Verlobung auf indisch



Da kommen rasch 250 Leute zusammen, was allerdings noch moderat ist, wie uns unsere Tischnachbarin erzählt, deren Bruder kürzlich geheiratet hat und 1000 Gäste hatte. Die Hochzeit dauert im Gegensatz zur Verlobung mehrere Tage, die Braut zieht sich täglich mindestens dreimal um, wird geschminkt, Hände und Füsse werden mit Henna verziert und wenn sie von ihrem Ehemann den roten Punkt auf die Stirn gedrückt bekommt (der Glück bringen soll) dann heisst das game over, wie sie sich ausdrückte oder wie wir das übersetzen, dann ist die Sache entschieden, und sie gehört ihrem Mann.
Der Sohn unseres Landlords hat seine Freundin vor ein paar Monaten gefragt, ob sie seine Frau werden wolle, sie war offensichtlich einverstanden und heute Nachmittag fand also die Verlobung statt. Wie erwähnt mit hunderten von Gästen, die Frauen in herrlich bunten und geschmeidig fallenden Saris, die Männer in Hemden und schicken Hosen. Das Essen ist fast ebenso farbig wie die Kleidung, scharf und reichlich, die Musik laut und fröhlich und die ganze Gesellschaft bis zu unserem Aufbruch freundlich und gesittet. Der Alkohol und die Häppchen werden grosszügig verteilt, so dass wir eigentlich schon satt sind, als das Buffet nach dem Ringtausch und Anschneiden der Torte eröffnet wird. Alles unter dem gestrengen Blick der Mutter und ihrer Regentschaft.
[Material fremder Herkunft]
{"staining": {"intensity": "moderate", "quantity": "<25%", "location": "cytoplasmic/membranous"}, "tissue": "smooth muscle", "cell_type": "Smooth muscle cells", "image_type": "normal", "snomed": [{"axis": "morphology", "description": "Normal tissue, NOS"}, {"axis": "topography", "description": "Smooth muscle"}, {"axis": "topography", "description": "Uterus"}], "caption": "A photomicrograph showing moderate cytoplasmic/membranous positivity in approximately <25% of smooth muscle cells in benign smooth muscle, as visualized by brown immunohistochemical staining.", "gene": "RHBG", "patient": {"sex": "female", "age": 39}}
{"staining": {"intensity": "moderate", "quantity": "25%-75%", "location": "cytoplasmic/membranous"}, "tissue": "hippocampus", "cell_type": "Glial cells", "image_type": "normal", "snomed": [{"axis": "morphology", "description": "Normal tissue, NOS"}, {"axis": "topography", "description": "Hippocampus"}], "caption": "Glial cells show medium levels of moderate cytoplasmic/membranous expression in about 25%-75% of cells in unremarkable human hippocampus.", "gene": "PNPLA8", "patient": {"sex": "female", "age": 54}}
Überhaupt dünkt mich, haben die Frauen wichtige Stellungen inne, bei jedem offiziellen Aufruf wird eine der winzigen alten Frauen auf die Bühne geleitet und mit einigen Bissen gefüttert oder mindestens fürs Bild in die Mitte genommen.
Ja, die frohen Weihnachtsfeiertage mögen vorüber sein, aber fertig gefestet ist hier noch lange nicht.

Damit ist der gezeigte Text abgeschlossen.